## What is expected
Exact copy without images: repeat every entry as written.

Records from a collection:
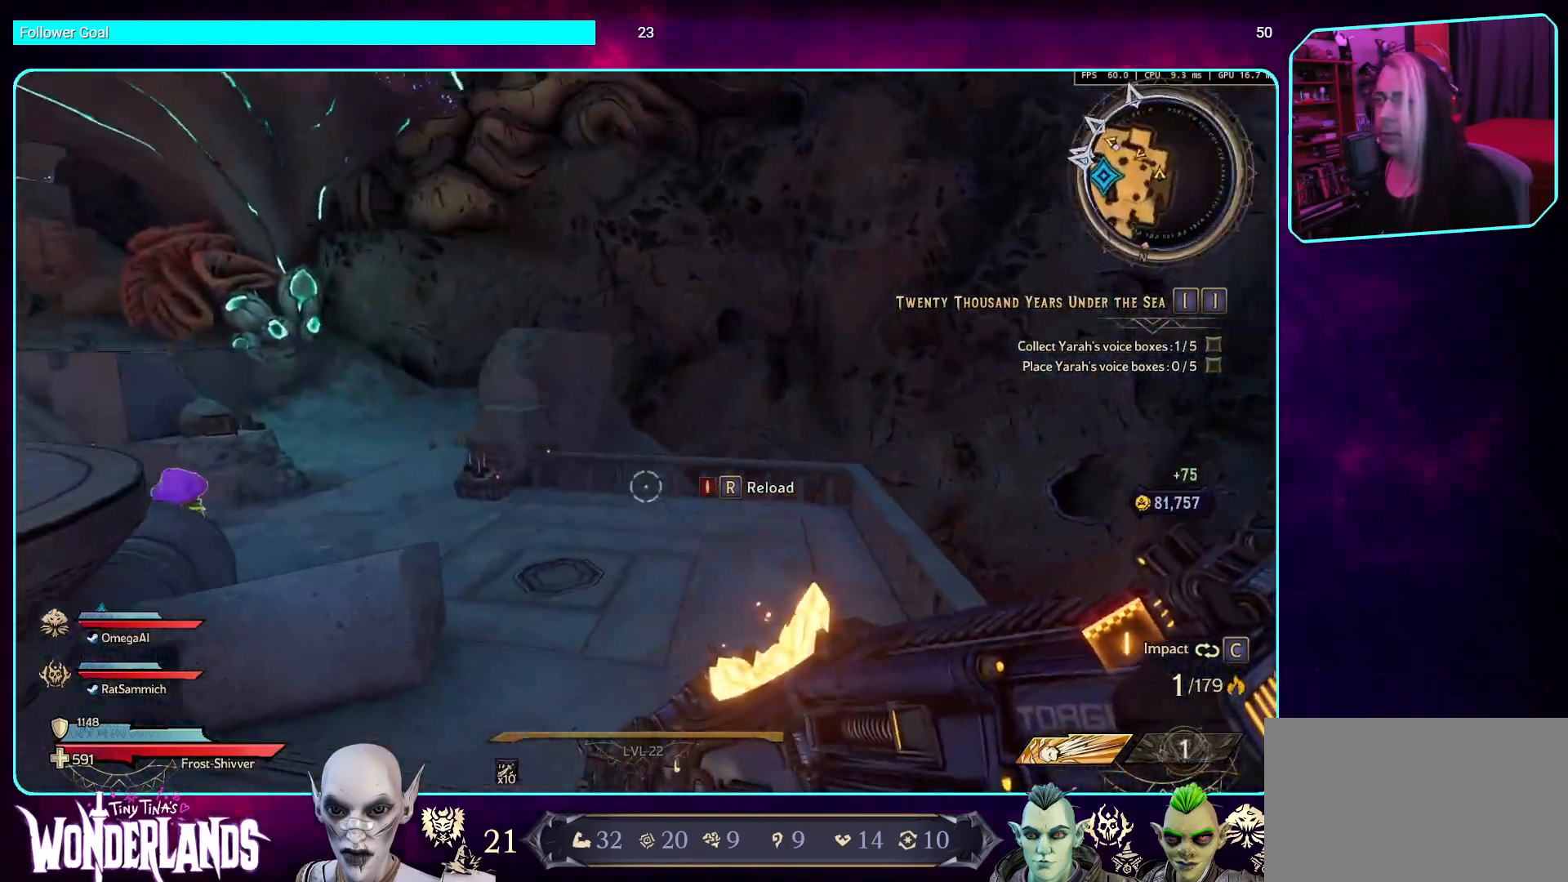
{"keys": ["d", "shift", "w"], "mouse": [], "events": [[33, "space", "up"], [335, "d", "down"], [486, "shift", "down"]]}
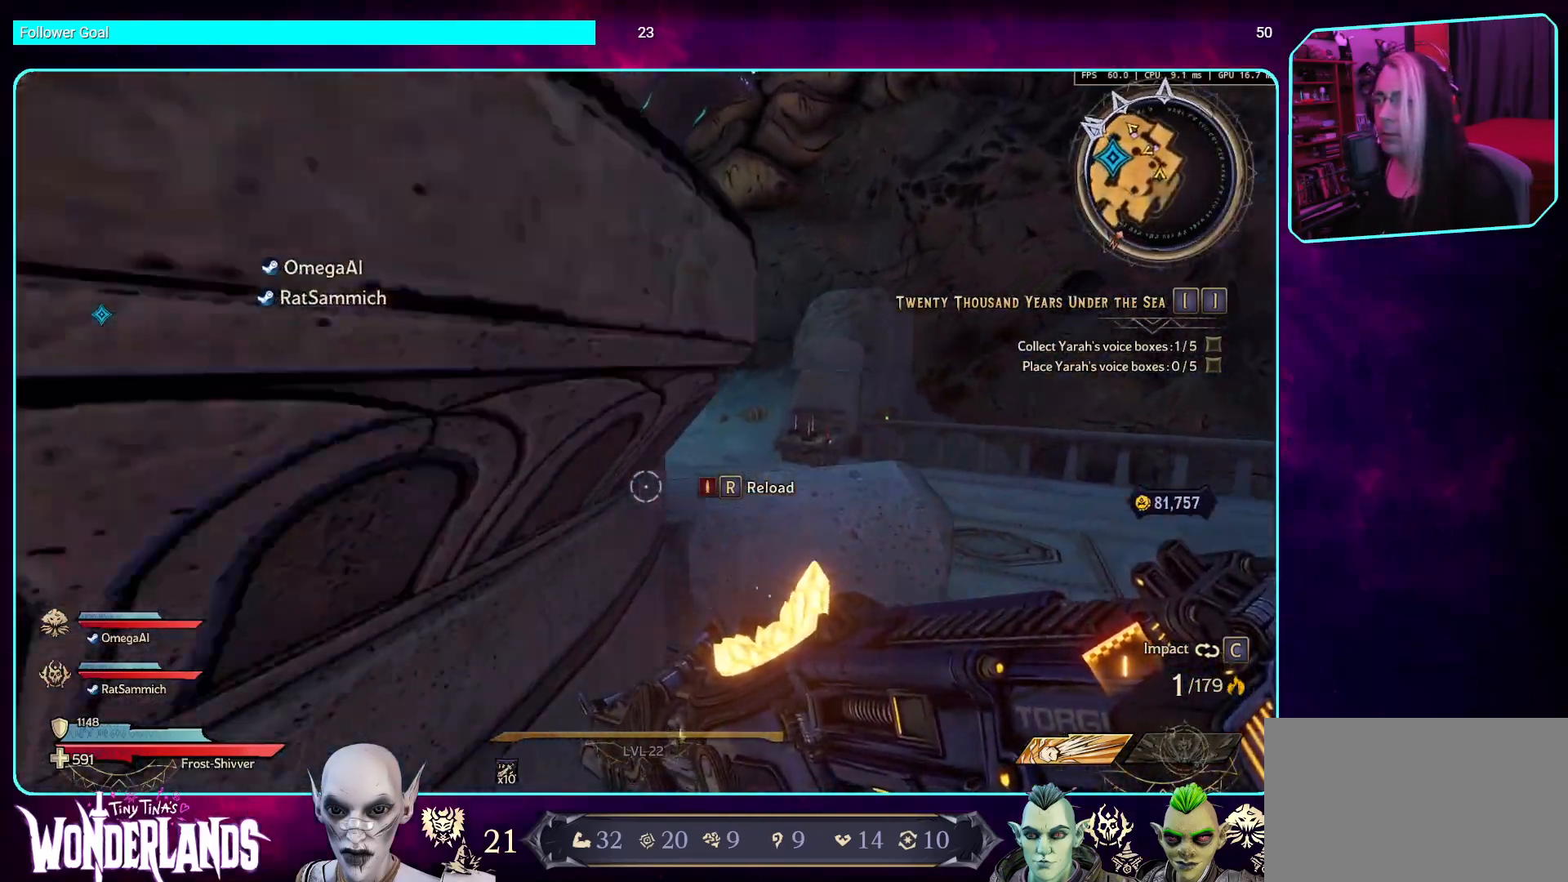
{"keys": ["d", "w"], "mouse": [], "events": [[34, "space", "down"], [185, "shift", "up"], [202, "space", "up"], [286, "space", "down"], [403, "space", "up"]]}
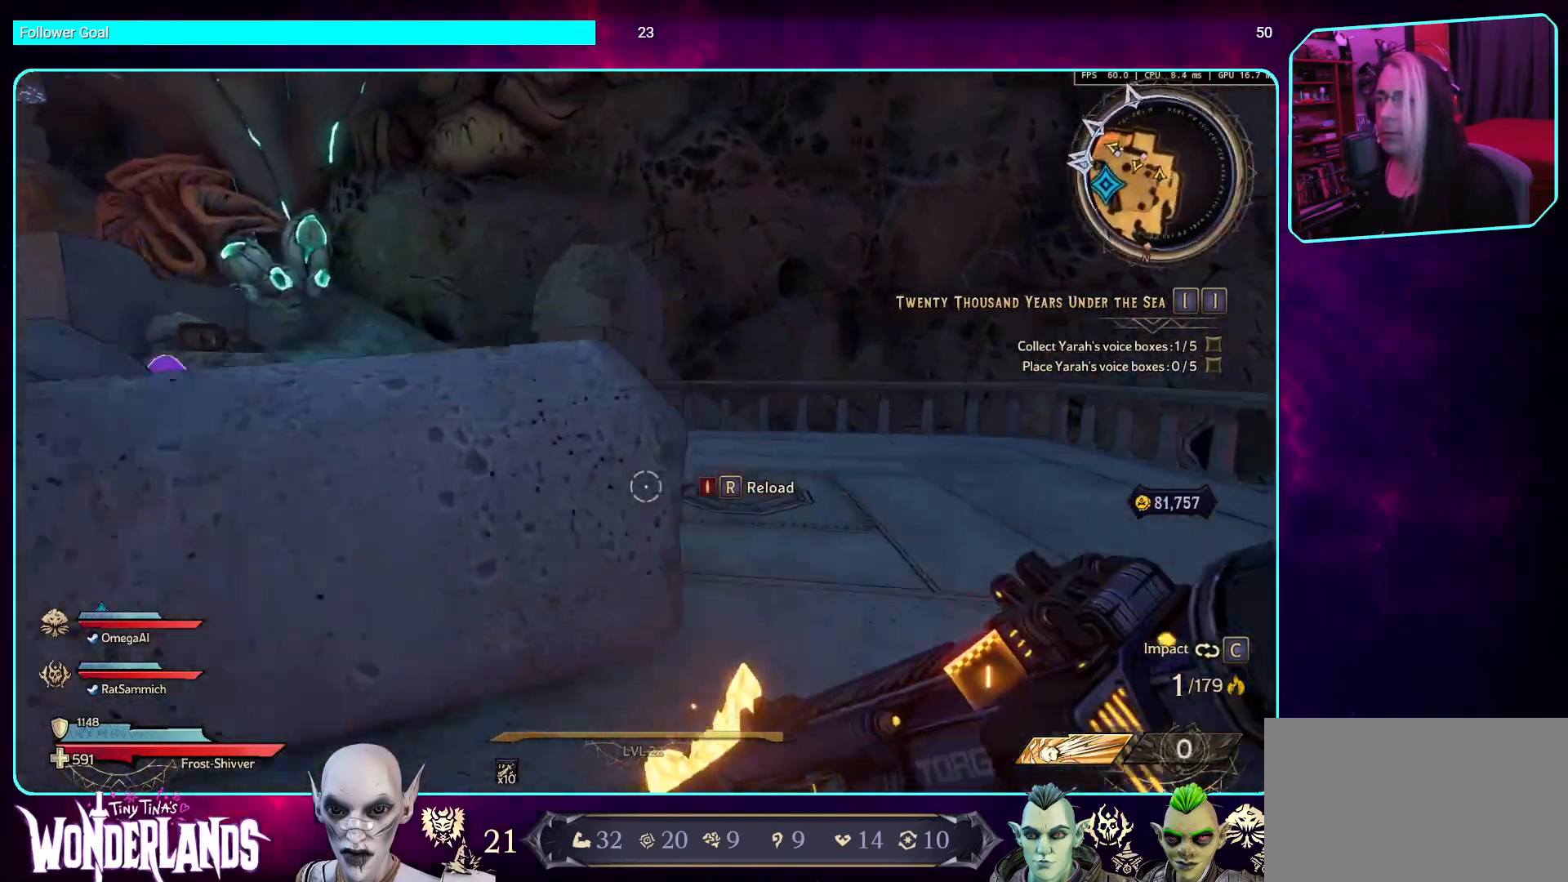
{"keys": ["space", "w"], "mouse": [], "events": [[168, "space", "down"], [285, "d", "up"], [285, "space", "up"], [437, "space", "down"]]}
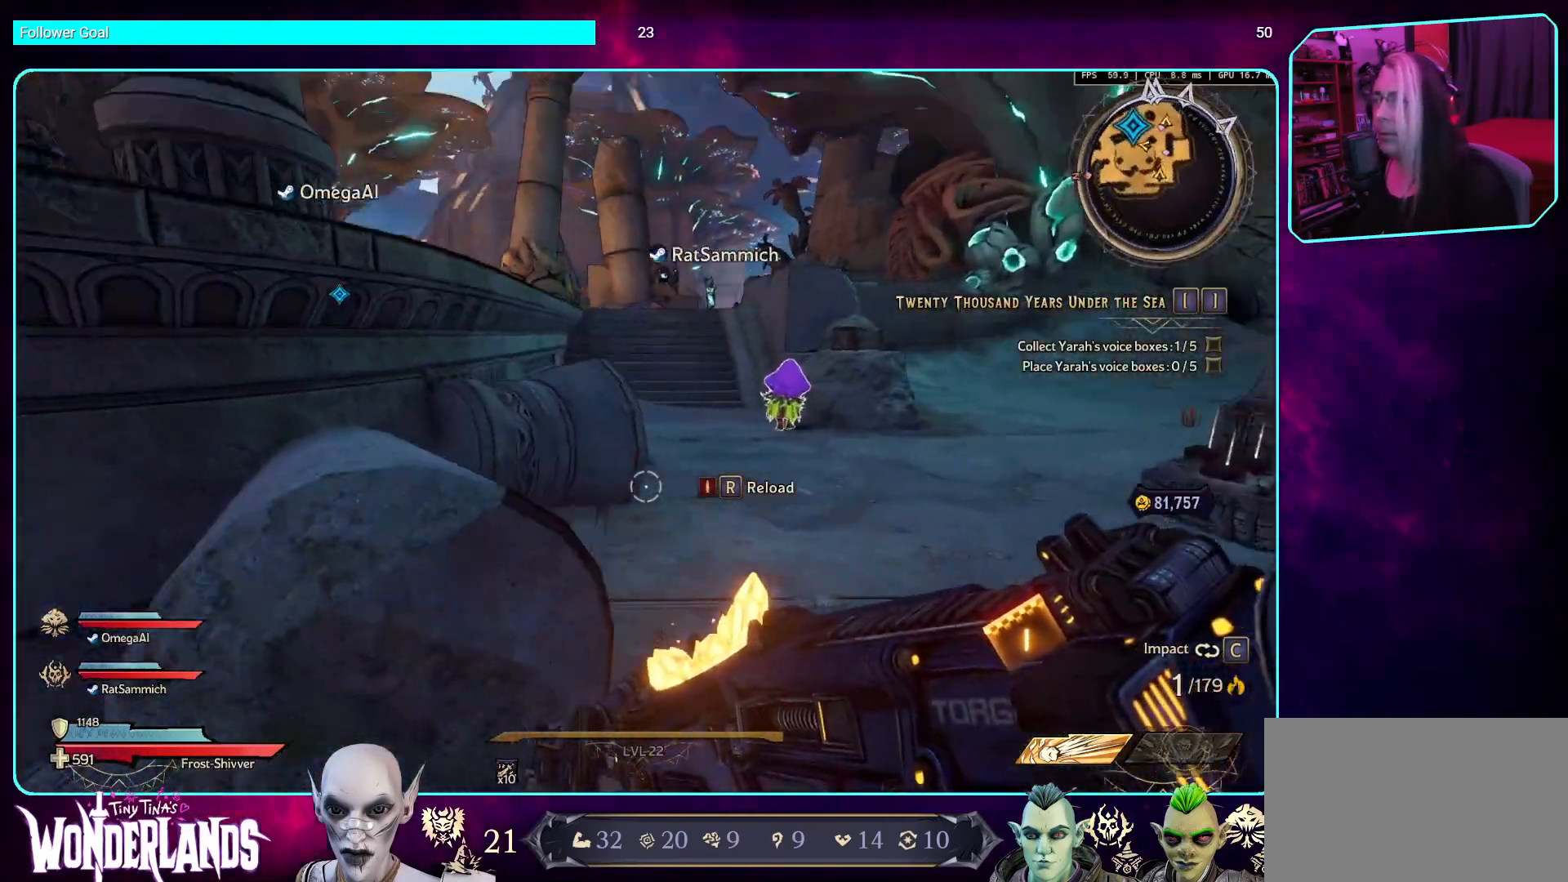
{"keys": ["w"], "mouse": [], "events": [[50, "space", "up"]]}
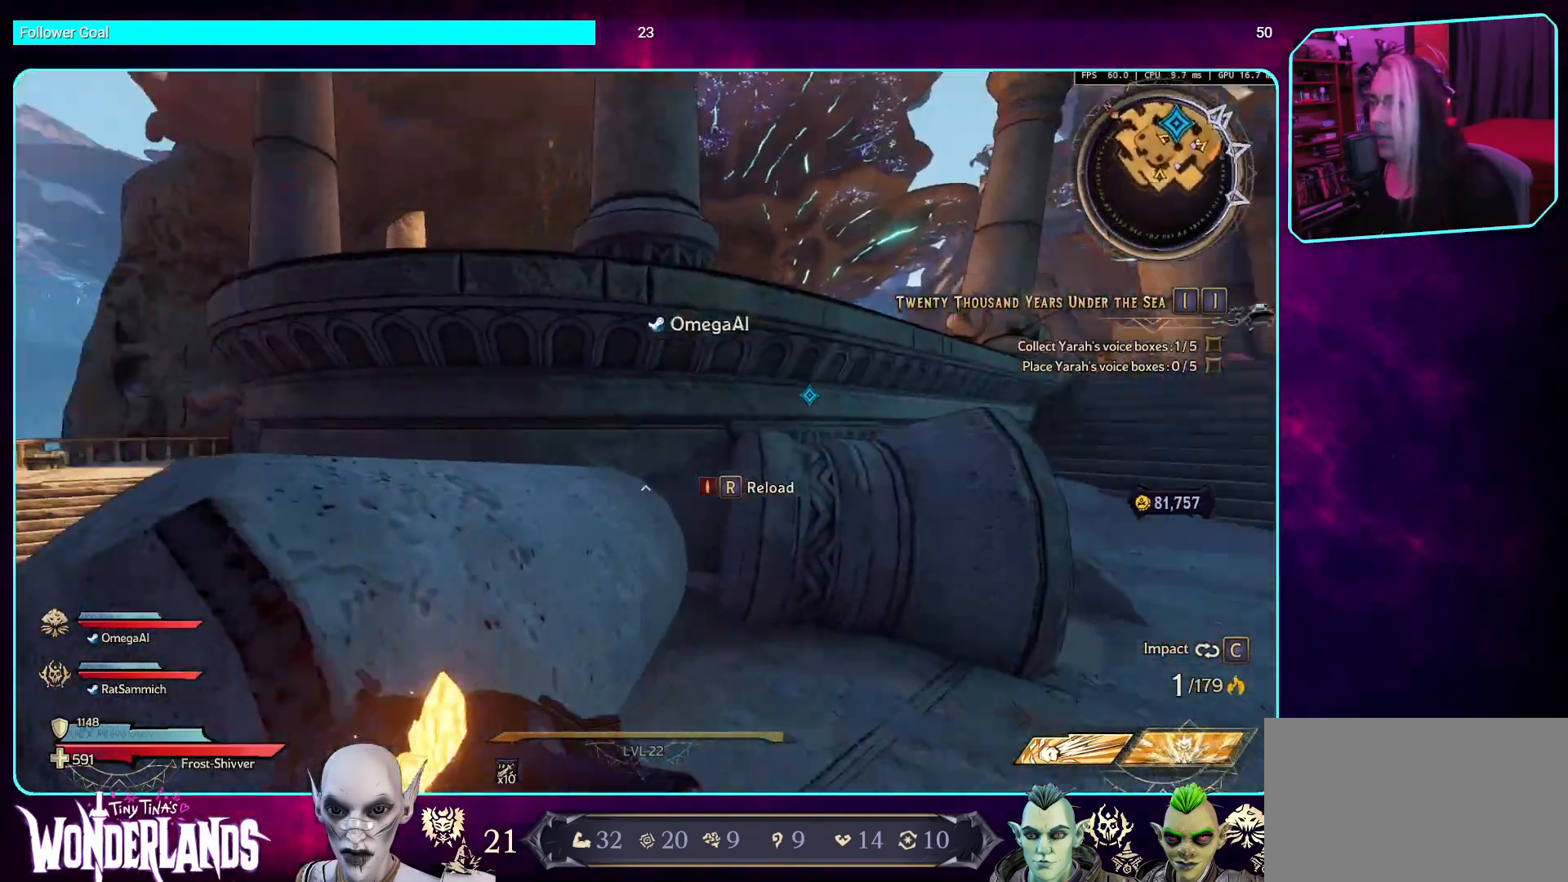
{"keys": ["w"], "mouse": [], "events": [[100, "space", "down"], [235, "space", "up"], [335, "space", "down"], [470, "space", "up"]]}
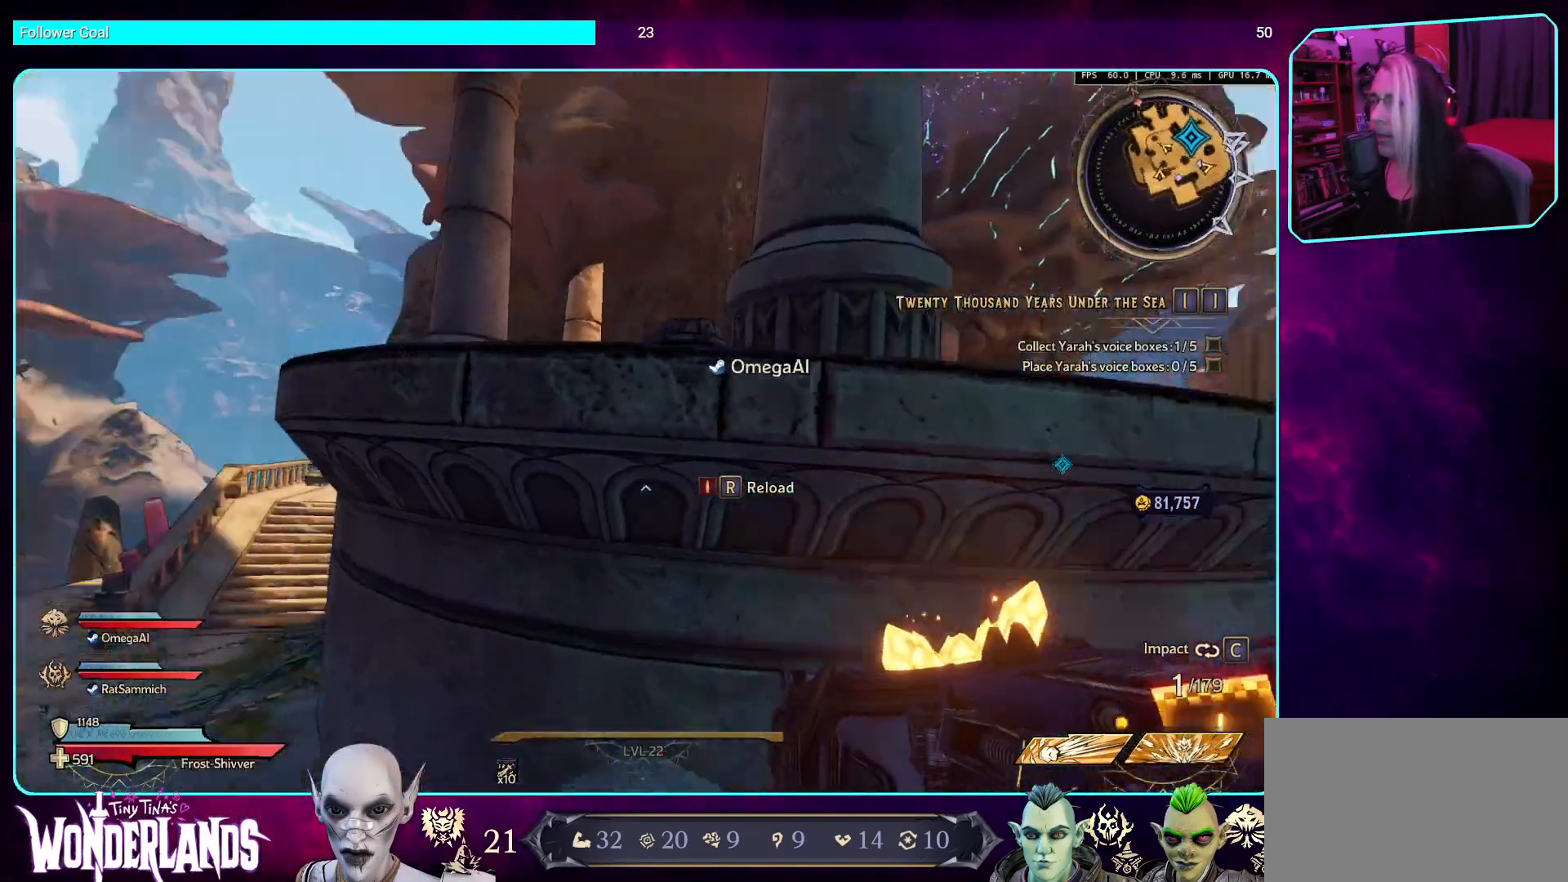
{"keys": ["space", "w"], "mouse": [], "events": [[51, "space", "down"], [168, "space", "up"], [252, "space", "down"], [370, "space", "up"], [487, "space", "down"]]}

## Output for this task
{"keys": ["d", "shift", "w"], "mouse": [], "events": [[33, "space", "up"], [335, "d", "down"], [486, "shift", "down"]]}
{"keys": ["d", "w"], "mouse": [], "events": [[34, "space", "down"], [185, "shift", "up"], [202, "space", "up"], [286, "space", "down"], [403, "space", "up"]]}
{"keys": ["space", "w"], "mouse": [], "events": [[168, "space", "down"], [285, "d", "up"], [285, "space", "up"], [437, "space", "down"]]}
{"keys": ["w"], "mouse": [], "events": [[50, "space", "up"]]}
{"keys": ["w"], "mouse": [], "events": [[100, "space", "down"], [235, "space", "up"], [335, "space", "down"], [470, "space", "up"]]}
{"keys": ["space", "w"], "mouse": [], "events": [[51, "space", "down"], [168, "space", "up"], [252, "space", "down"], [370, "space", "up"], [487, "space", "down"]]}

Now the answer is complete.